● EXERCISE AIM
Here are records with pictures in them. Copy all of them exactly and leave the pictures out.

● AVAILABLE RECORDS
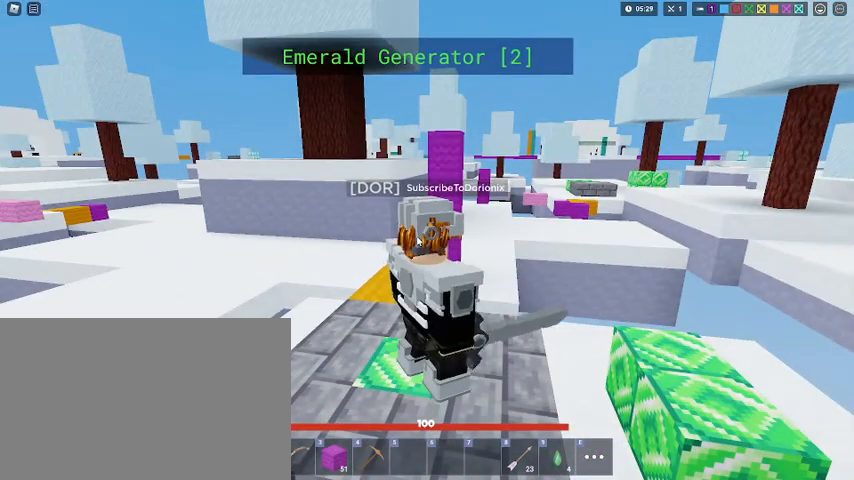
{"keys": [], "mouse": [], "mouse_move": "still", "events": []}
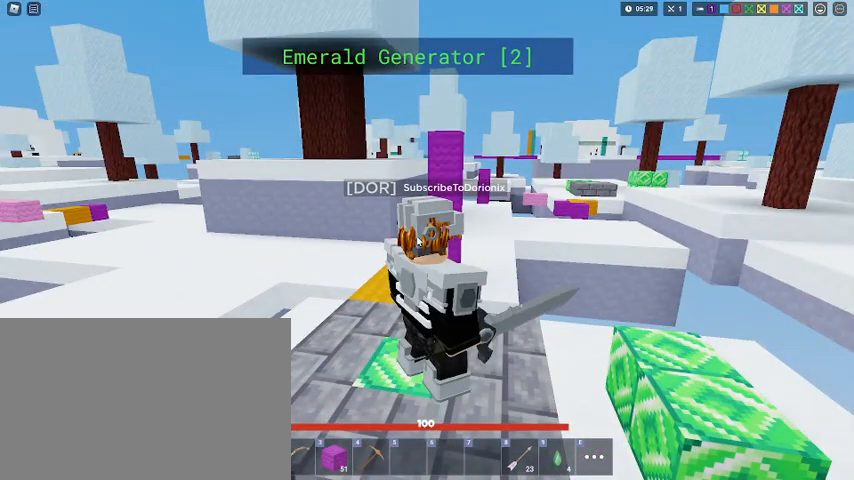
{"keys": [], "mouse": [], "mouse_move": "still", "events": []}
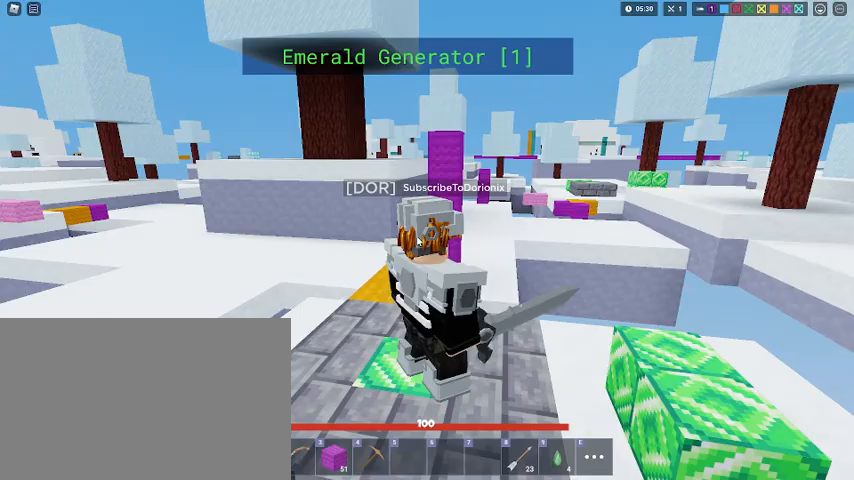
{"keys": [], "mouse": [], "mouse_move": "still", "events": []}
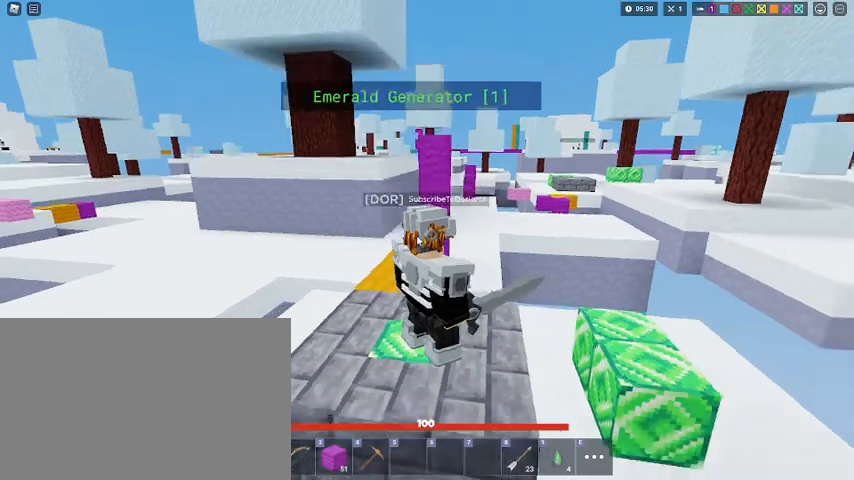
{"keys": [], "mouse": ["right"], "mouse_move": "still", "events": [[33, "mouse_right", "down"]]}
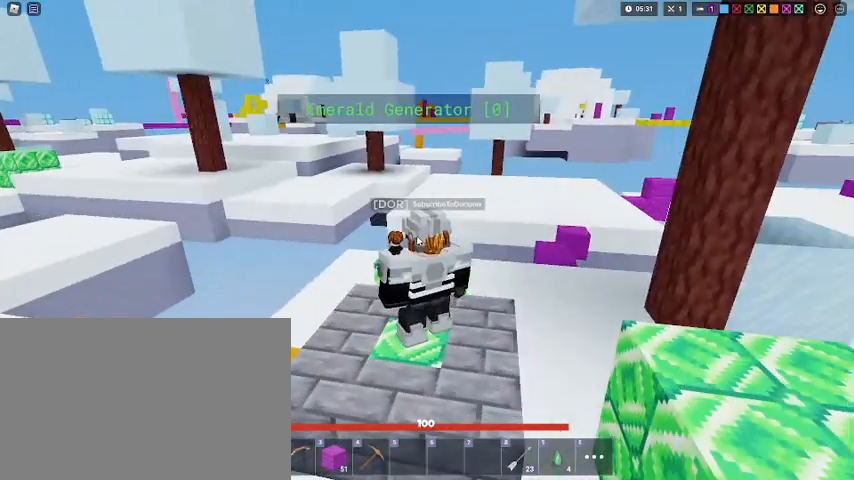
{"keys": [], "mouse": ["right"], "mouse_move": "still", "events": []}
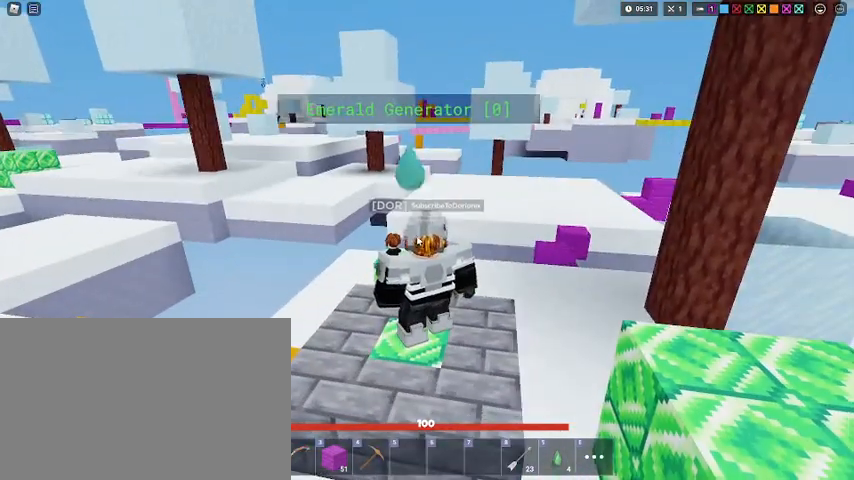
{"keys": ["s"], "mouse": ["left", "right"], "mouse_move": "still", "events": [[100, "mouse_left", "down"], [233, "mouse_left", "up"], [367, "mouse_left", "down"], [433, "mouse_left", "up"], [433, "s", "down"], [467, "mouse_left", "down"]]}
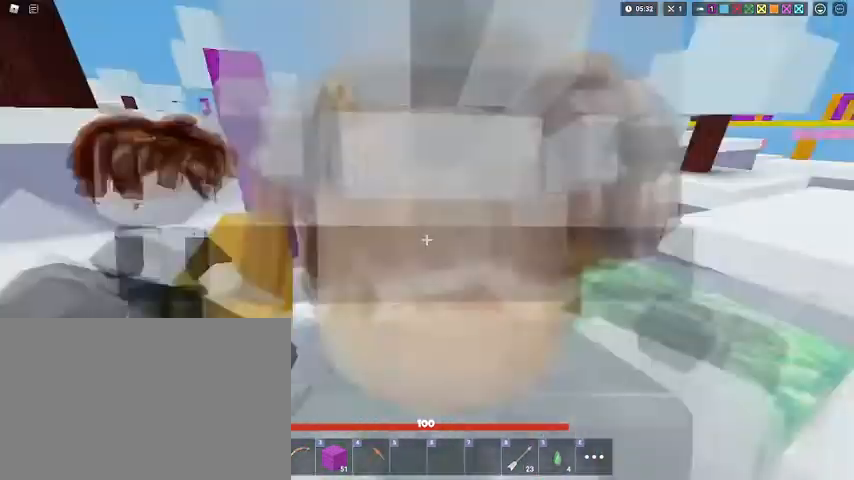
{"keys": ["shift"], "mouse": [], "mouse_move": "still", "events": [[33, "mouse_left", "up"], [133, "mouse_right", "up"], [133, "s", "up"], [133, "shift", "down"], [300, "w", "down"], [467, "w", "up"]]}
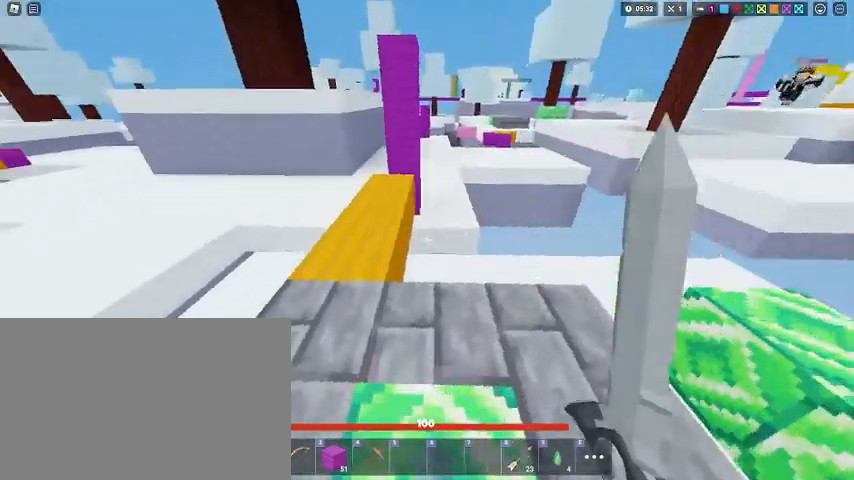
{"keys": ["shift", "w"], "mouse": [], "mouse_move": "still", "events": [[33, "s", "down"], [100, "shift", "up"], [133, "s", "up"], [133, "w", "down"], [233, "shift", "down"]]}
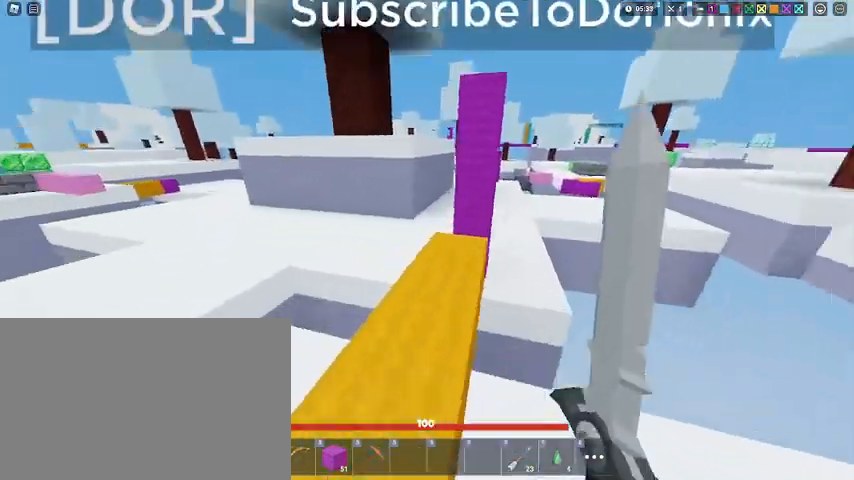
{"keys": ["a", "shift", "w"], "mouse": [], "mouse_move": "still", "events": [[233, "a", "down"]]}
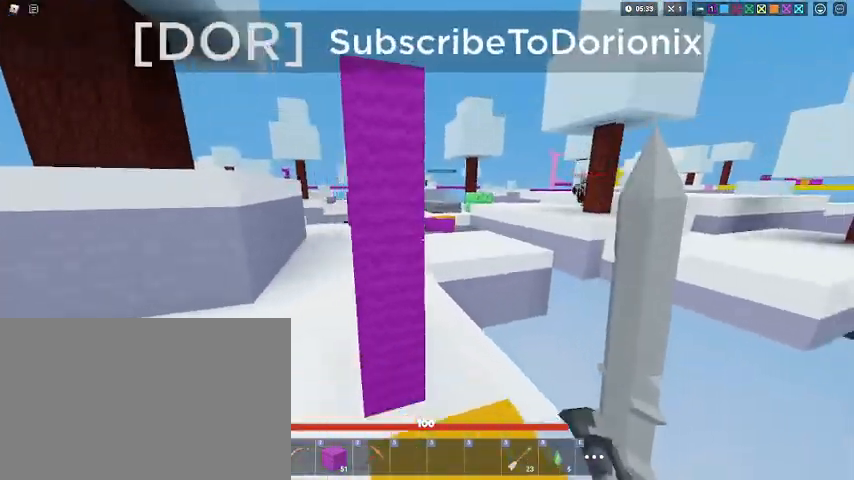
{"keys": ["2", "a", "shift", "w"], "mouse": [], "mouse_move": "still", "events": [[67, "space", "down"], [267, "space", "up"], [367, "2", "down"]]}
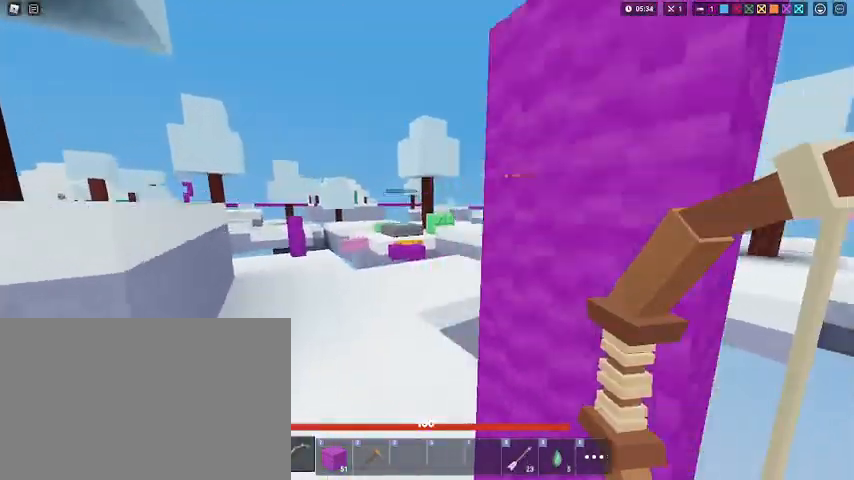
{"keys": ["a", "s"], "mouse": ["left"], "mouse_move": "still", "events": [[133, "2", "up"], [167, "mouse_left", "down"], [333, "w", "up"], [467, "s", "down"], [500, "shift", "up"]]}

● SOLUTION TO THIS EXERCISE
{"keys": [], "mouse": [], "mouse_move": "still", "events": []}
{"keys": [], "mouse": [], "mouse_move": "still", "events": []}
{"keys": [], "mouse": [], "mouse_move": "still", "events": []}
{"keys": [], "mouse": ["right"], "mouse_move": "still", "events": [[33, "mouse_right", "down"]]}
{"keys": [], "mouse": ["right"], "mouse_move": "still", "events": []}
{"keys": ["s"], "mouse": ["left", "right"], "mouse_move": "still", "events": [[100, "mouse_left", "down"], [233, "mouse_left", "up"], [367, "mouse_left", "down"], [433, "mouse_left", "up"], [433, "s", "down"], [467, "mouse_left", "down"]]}
{"keys": ["shift"], "mouse": [], "mouse_move": "still", "events": [[33, "mouse_left", "up"], [133, "mouse_right", "up"], [133, "s", "up"], [133, "shift", "down"], [300, "w", "down"], [467, "w", "up"]]}
{"keys": ["shift", "w"], "mouse": [], "mouse_move": "still", "events": [[33, "s", "down"], [100, "shift", "up"], [133, "s", "up"], [133, "w", "down"], [233, "shift", "down"]]}
{"keys": ["a", "shift", "w"], "mouse": [], "mouse_move": "still", "events": [[233, "a", "down"]]}
{"keys": ["2", "a", "shift", "w"], "mouse": [], "mouse_move": "still", "events": [[67, "space", "down"], [267, "space", "up"], [367, "2", "down"]]}
{"keys": ["a", "s"], "mouse": ["left"], "mouse_move": "still", "events": [[133, "2", "up"], [167, "mouse_left", "down"], [333, "w", "up"], [467, "s", "down"], [500, "shift", "up"]]}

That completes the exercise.